Minha geração viu o papel-moeda ceder a cartões, internet banking e apps. Agora os criptoativos aceleram a mudança, obrigando bancos e fintechs a repensar tarifas, segurança e transparência.
Minha geração, os millennials, cresceu vendo o papel-moeda desaparecer aos poucos. Quando jovens, era comum sair de casa apenas com notas e moedas; vimos a era do talão de cheques, a popularização dos caixas eletrônicos e, especialmente após o Plano Real, a escala dos cartões de tarja magnética.
A transformação acelerou com a internet, que possibilitou o internet banking, e ganhou um novo impulso com a adoção em massa do smartphone: as agências bancárias passaram a conviver com um aplicativo. Bancos digitais e fintechs causaram impacto ao mostrar que era possível cobrar tarifas menores, simplificar processos, reduzir filas, oferecer juros mais competitivos e atender clientes antes pouco rentáveis para o sistema tradicional.
O resultado foi uma adaptação forçada das instituições antigas, que passaram a investir em tecnologia, melhorar aplicativos, rever tarifas, fechar agências e acelerar a digitalização. Hoje, já podemos dizer que o Pix consolidou o fim do papel moeda no Brasil. Esse avanço reduziu custos operacionais, agilizou processos, aumentou eficiência e trouxe mais competição.
Apesar disso, há uma diferença fundamental entre a fase que vivemos e a próxima. Até aqui descrevemos uma evolução da experiência bancária: o dinheiro passou a circular por telas, mas continuou preso à mesma infraestrutura — bancos, tempo de liquidação, intermediários e burocracias. Enquanto as fintechs atacaram a experiência do usuário, o mercado cripto propõe uma mudança estrutural por meio da tokenização. Em vez de modernizar apenas a interface, propõe-se um novo caminho para transferir recursos, registrar operações, confirmar propriedade, emitir ativos e liquidar transações.
Por isso, os criptoativos não alteram apenas a fachada; estamos propondo uma revolução que mudará a estrutura por dentro. Para isso será preciso criar uma nova infraestrutura financeira que funcione de forma global, programável e disponível 24 horas por dia. Em vez de modernizar a estação ferroviária, a ideia é construir algo diferente, como um super teleférico.
Modernização do modelo atual
- Intermediação cara – Bancos e instituições cobram para validar, compensar, custodiar e liquidar operações, o que cria etapas e intermediários demais. Em redes blockchain, parte dessas funções pode ser automatizada por contratos inteligentes, que executam regras pré-definidas, encurtam processos repetitivos e cobram uma taxa fixa para a rede, independente do volume financeiro.

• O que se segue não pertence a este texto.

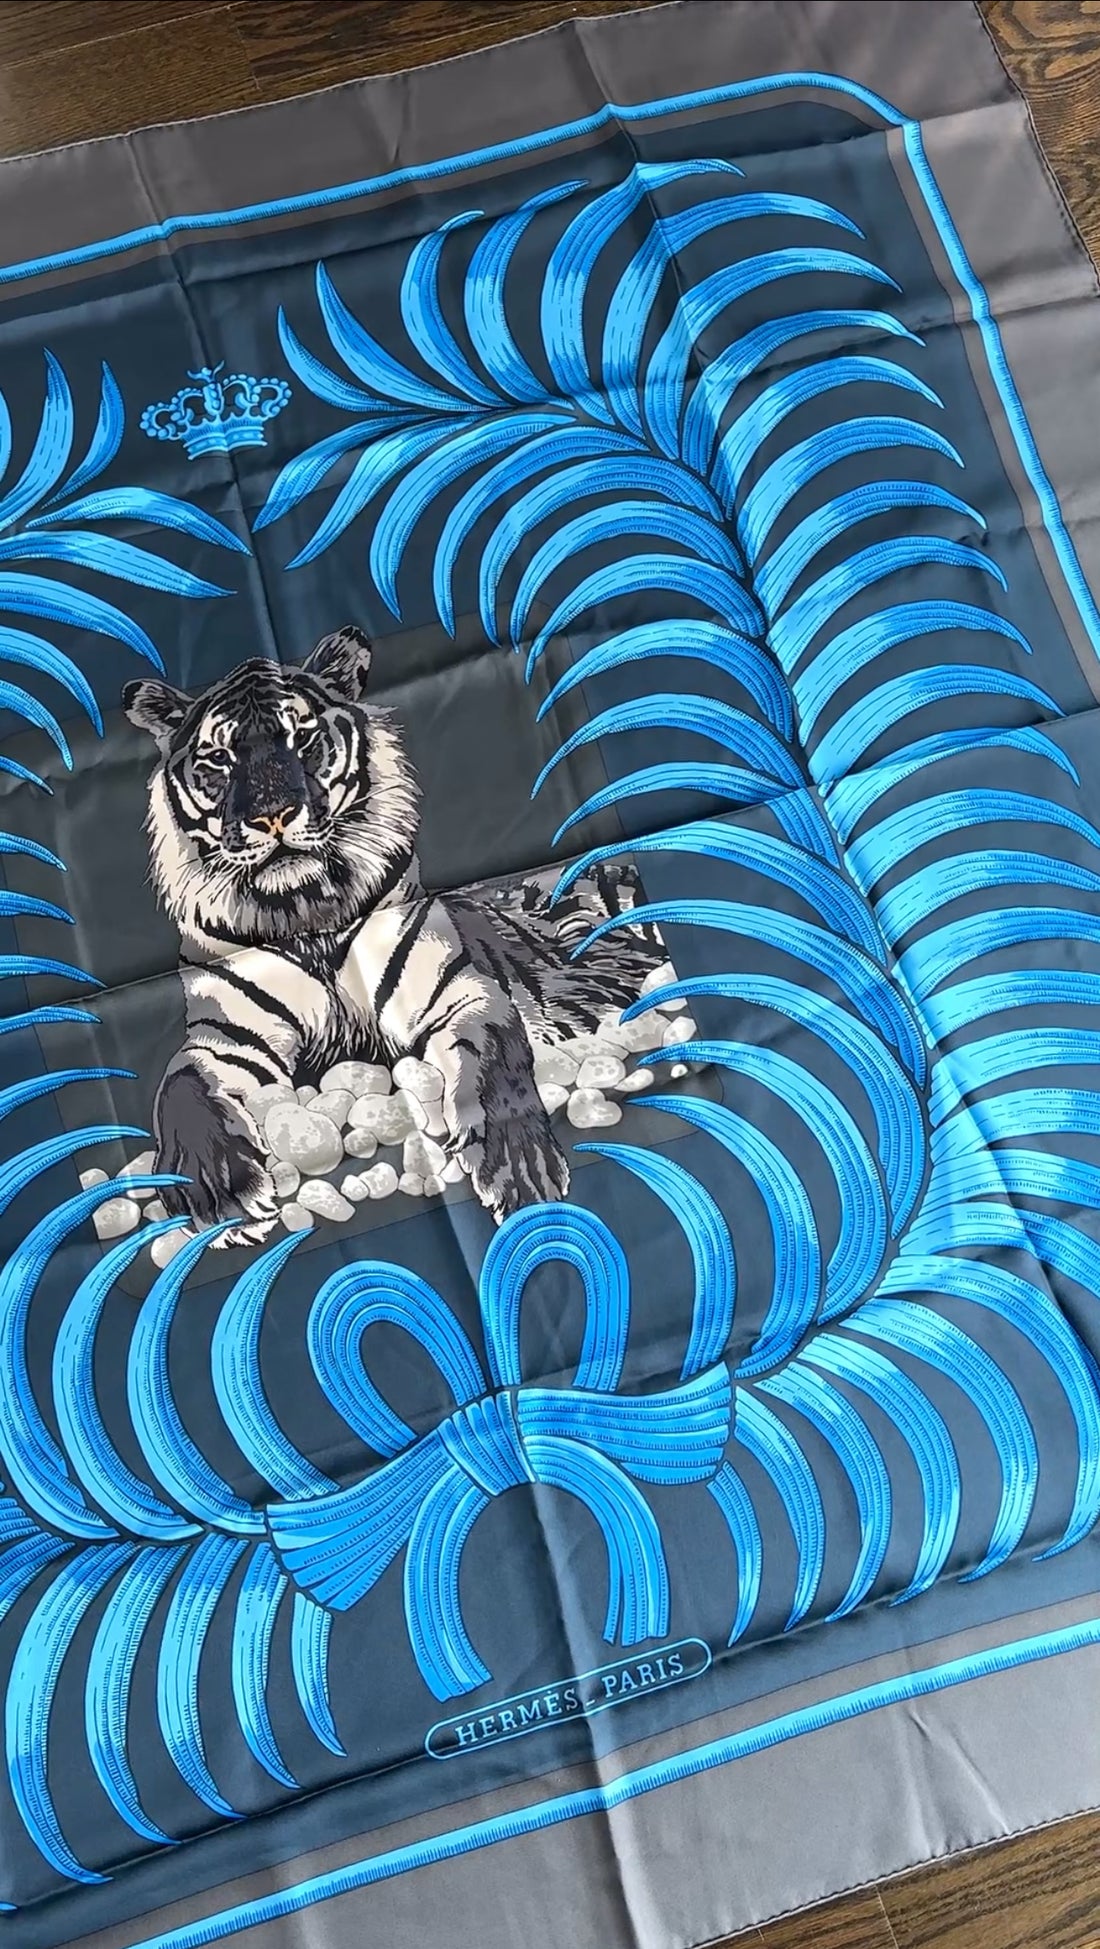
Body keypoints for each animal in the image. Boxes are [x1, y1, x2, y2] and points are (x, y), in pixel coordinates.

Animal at [123, 624, 663, 1245]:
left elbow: (494, 1067)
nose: (273, 816)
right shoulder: (224, 1037)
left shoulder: (459, 996)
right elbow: (180, 1085)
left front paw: (518, 1164)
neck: (304, 914)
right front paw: (220, 1188)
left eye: (302, 740)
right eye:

- Remessas internacionais lentas – Enviar dinheiro ao exterior ainda envolve bancos correspondentes, tarifas elevadas e prazos que podem levar dias. As stablecoins surgiram como alternativa prática, especialmente após o decreto do IOF em maio de 2025 no Brasil: são tokens que buscam paridade com moeda fiat e permitem movimentar valor a qualquer hora com liquidação praticamente instantânea e spread mínimo, sem eliminar obrigações tributárias ou cambiais.
- Um mercado que ainda fecha – Grande parte do sistema tradicional funciona em horário comercial e com prazos de liquidação que imobilizam capital. O mercado cripto já opera com disponibilidade contínua e liquidação quase imediata: a rede do BTC nunca parou desde 2009. Isso abre a possibilidade de reduzir o tempo de liquidação de bolsas e fundos imobiliários de dias para minutos — estudos já ocorrem em locais como NASDAQ e B3.
Hoje, as stablecoins são a principal aplicação dos criptoativos e já chegam a ter volumes de negociação maiores até do que o BTC; só a USDT costuma registrar o dobro do volume de negociação. Elas funcionam como dólares digitais para negociação em exchanges e também como meio de pagamento, remessas internacionais, dolarização, empréstimos, staking e pools.
O panorama é claro: stablecoins foram a porta de entrada; a tokenização é o próximo capítulo. Para quem quer agir com visão prática, o caminho passa por entender como ativos digitais podem reduzir fricções, automatizar regras e permitir liquidação contínua — e por acompanhar como a nova infraestrutura financeira será construída para operar globalmente e de forma programável.